III.2.2 Pengujian Keseragaman Bobot Sediaan
1. Disiapkan alat dan bahan.
2. Ditimbang isi tiap bungkus serbuk, ditimbang isi seluruh 20 bungkus
serbuk lalu hitung bobot isi serbuk rata-ratanya.
3. Dihitung keseragaman bobotnya dengan ketentuan : tidak boleh lebih
dari 2 bungkus serbuk, yang masing-masing bobot isinya menyimpang
dari bobot isi rata-rata lebih besar dari harga yang ditetapkan dalam
kolom A dan tidak boleh satu bungkus pun yang bobot isinya
menyimpang dari bobot isi rata-rata lebih besar dari harga yang
ditetapkan dalam kolom B, yang tertera pada tabel berikut :
Bobot rata-rata Penyimpangan Terhadap Bobot Isi Rata-rata (%)
isi serbuk A B
5 g sampai 10 g 8 10
III.2.3 Identifikasi BKO
III.2.3.1 Larutan A
1. Disiapkan alat dan bahan.
2. Ditimbang jamu sebanyak 5 gr.
3. Dimasukkan kedalam Erlenmeyer.
4. Disari dengan 50 ml petroleum eter kemudian disaring.
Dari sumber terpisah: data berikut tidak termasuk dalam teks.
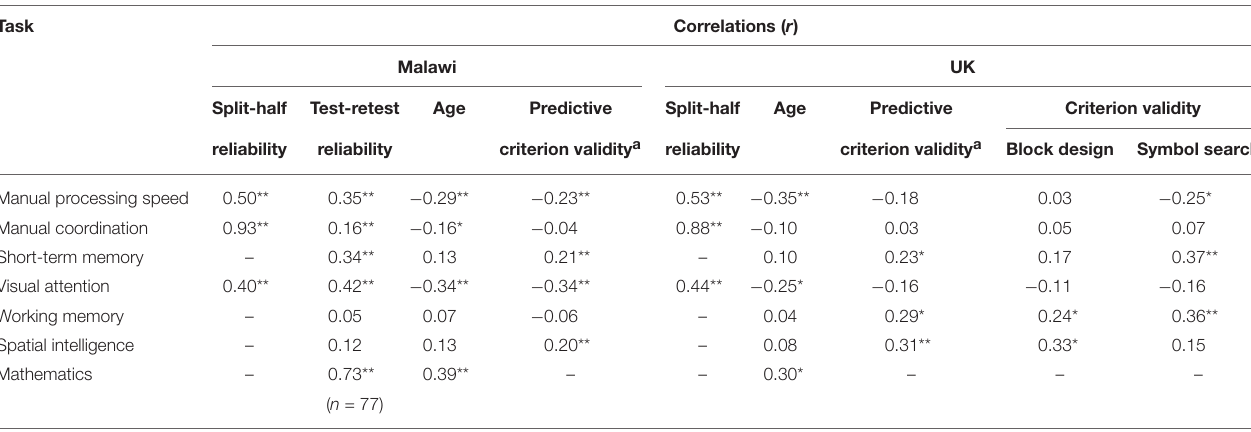
TABLE 2 | Reliability and validity analyses for Malawi and UK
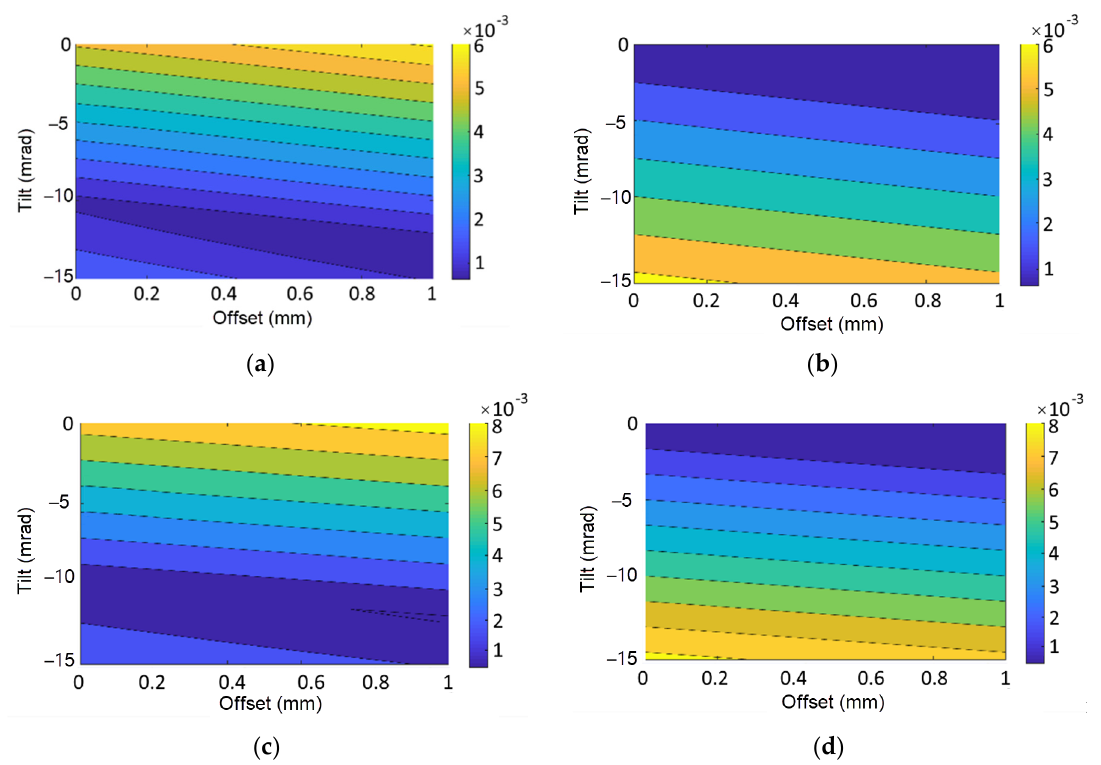
Figure 7. Exit offset spectrum over injection parameters for kicked ( a , c ) and unkicked ( b , d ) bunches with the lengths of 400 mm ( a , b ) and 600 mm ( c , d ).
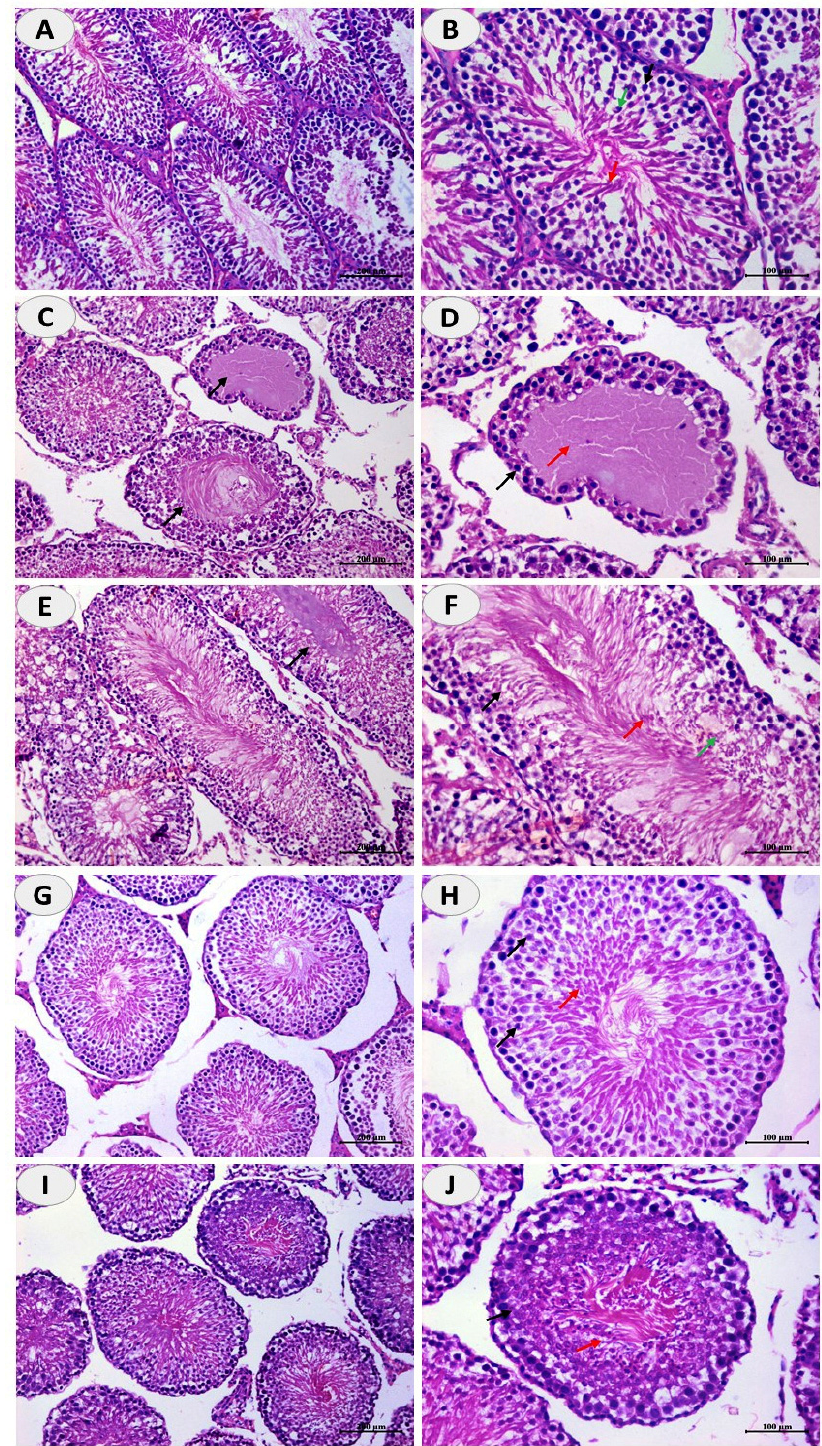
Figure 2. N-CUR and CUR prevent Cu-induced testicular tissue injury. Photomicrographs of H&E- stained sections in the testis of ( A , B ) control rats showing normal histological architecture, ( C , D ) Cu-intoxicated rats showing degenerative changes and loss of spermatogenic series, and spermatozoa, and ( E – J ) Cu-intoxicated rats treated with DFO ( E , F ), CUR ( G , H ), and N-CUR ( I , J ) showing normal seminiferous tubules with spermatogonia, primary spermatocytes, spermatids, and spermatozoa. (×200: A , C , G , E , I . ×400: B , D , F , H , J ).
5. Diambil ampas lalu disari dengan 50 ml etanol.
6. Diuapkan filtrat pada penangas air hingga 5 ml.
III.2.3.2 Larutan B
1. Disiapkan alat dan bahan.
2. Ditimbang jamu sebanyak 5 gr.
3. Dimasukkan kedalam Erlenmeyer.
4. Ditambahkan dexamethasone
5. Disari dengan 50 ml petroleum eter kemudian disaring.
6. Diambil ampas lalu disari dengan 50 ml etanol.
7. Diuapkan filtrat pada penangas air hingga 5 ml.